• Work to complete
Would you give again, exactly, the lines running from the line with "right ear: (330, 470)" to the end of the data below, both included?

Records from a dataset:
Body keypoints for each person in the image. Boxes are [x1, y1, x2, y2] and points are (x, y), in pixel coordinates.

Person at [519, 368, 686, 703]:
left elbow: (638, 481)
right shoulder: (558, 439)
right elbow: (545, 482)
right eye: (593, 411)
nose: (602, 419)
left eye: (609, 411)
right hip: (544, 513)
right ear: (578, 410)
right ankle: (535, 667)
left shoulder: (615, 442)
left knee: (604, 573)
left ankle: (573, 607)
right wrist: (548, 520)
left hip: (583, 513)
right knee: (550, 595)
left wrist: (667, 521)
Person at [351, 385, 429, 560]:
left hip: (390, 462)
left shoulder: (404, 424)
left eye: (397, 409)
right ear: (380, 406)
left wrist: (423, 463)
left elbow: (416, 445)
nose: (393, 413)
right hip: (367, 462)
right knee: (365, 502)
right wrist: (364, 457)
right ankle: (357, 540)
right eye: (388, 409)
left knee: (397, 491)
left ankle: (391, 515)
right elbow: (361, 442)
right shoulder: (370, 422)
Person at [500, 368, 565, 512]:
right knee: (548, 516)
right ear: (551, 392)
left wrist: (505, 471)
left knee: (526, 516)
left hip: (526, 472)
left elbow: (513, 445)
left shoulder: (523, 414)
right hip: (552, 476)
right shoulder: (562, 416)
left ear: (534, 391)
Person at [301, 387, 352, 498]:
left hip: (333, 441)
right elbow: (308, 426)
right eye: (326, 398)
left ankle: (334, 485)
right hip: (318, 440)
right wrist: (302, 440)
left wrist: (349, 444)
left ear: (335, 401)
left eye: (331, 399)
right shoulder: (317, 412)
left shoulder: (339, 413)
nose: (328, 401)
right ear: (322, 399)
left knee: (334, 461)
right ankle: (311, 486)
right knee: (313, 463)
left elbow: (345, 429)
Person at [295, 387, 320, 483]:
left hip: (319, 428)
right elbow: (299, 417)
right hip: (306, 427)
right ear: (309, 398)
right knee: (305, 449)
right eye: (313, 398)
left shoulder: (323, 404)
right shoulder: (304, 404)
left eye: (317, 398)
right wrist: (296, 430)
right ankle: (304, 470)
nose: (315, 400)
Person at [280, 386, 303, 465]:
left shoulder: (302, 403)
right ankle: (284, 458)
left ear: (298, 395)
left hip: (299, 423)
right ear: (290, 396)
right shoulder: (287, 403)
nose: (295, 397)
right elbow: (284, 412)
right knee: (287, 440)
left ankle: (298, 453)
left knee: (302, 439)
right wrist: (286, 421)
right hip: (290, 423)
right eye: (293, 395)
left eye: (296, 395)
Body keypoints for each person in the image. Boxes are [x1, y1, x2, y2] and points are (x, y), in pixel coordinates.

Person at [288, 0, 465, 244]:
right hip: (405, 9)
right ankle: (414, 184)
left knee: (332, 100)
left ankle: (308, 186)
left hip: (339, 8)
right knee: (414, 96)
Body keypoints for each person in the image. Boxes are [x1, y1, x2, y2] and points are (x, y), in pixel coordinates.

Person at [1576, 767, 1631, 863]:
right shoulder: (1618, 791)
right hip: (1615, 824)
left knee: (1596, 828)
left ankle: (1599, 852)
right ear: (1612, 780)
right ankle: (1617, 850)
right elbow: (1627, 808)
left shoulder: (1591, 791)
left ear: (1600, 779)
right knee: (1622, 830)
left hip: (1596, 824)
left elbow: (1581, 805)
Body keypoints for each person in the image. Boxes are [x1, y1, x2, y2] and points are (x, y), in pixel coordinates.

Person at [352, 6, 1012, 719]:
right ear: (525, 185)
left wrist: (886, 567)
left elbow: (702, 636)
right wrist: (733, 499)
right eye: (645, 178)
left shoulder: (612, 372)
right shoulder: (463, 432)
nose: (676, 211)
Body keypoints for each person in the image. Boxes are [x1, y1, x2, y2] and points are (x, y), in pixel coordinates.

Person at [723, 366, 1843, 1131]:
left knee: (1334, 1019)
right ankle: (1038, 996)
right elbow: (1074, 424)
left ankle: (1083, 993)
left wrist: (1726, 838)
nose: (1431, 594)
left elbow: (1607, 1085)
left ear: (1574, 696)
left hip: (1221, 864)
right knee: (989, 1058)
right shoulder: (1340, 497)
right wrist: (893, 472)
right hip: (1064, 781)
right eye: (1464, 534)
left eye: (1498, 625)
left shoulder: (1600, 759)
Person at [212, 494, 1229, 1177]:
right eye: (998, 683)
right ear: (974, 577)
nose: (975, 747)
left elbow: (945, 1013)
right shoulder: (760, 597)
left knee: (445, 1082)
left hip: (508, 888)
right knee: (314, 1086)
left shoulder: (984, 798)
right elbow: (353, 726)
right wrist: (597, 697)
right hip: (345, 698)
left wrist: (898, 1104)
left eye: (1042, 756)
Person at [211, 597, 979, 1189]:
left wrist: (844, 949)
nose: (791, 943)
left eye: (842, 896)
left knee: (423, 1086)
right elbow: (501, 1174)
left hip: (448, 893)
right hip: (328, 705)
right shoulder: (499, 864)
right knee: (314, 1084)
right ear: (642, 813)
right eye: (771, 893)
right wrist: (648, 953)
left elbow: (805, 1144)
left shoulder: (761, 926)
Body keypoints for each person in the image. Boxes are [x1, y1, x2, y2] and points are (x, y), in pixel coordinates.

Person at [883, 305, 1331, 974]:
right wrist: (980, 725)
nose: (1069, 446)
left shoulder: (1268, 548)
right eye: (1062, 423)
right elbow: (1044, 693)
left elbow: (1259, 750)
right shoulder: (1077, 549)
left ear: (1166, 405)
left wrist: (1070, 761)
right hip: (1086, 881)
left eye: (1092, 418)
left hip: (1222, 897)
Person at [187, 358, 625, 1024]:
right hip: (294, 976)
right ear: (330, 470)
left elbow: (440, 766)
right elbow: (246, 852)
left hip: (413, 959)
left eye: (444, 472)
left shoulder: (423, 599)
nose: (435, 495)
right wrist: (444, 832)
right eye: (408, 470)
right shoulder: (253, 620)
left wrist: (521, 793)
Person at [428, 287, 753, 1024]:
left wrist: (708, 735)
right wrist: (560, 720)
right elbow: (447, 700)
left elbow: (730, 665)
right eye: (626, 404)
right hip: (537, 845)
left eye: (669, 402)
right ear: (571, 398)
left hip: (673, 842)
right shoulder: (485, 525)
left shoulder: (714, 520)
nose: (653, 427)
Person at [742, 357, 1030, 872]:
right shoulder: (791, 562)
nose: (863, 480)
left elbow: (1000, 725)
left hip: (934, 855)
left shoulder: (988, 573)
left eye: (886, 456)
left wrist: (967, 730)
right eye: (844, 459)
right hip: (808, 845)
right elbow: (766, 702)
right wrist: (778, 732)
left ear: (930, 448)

• Reply to the exercise
right ear: (330, 470)
left elbow: (440, 766)
right elbow: (246, 852)
left hip: (413, 959)
left eye: (444, 472)
left shoulder: (423, 599)
nose: (435, 495)
right wrist: (444, 832)
right eye: (408, 470)
right shoulder: (253, 620)
left wrist: (521, 793)
Person at [428, 287, 753, 1024]:
left wrist: (708, 735)
right wrist: (560, 720)
right elbow: (447, 700)
left elbow: (730, 665)
right eye: (626, 404)
right hip: (537, 845)
left eye: (669, 402)
right ear: (571, 398)
left hip: (673, 842)
right shoulder: (485, 525)
left shoulder: (714, 520)
nose: (653, 427)
Person at [742, 357, 1030, 872]:
right shoulder: (791, 562)
nose: (863, 480)
left elbow: (1000, 725)
left hip: (934, 855)
left shoulder: (988, 573)
left eye: (886, 456)
left wrist: (967, 730)
right eye: (844, 459)
right hip: (808, 845)
right elbow: (766, 702)
right wrist: (778, 732)
left ear: (930, 448)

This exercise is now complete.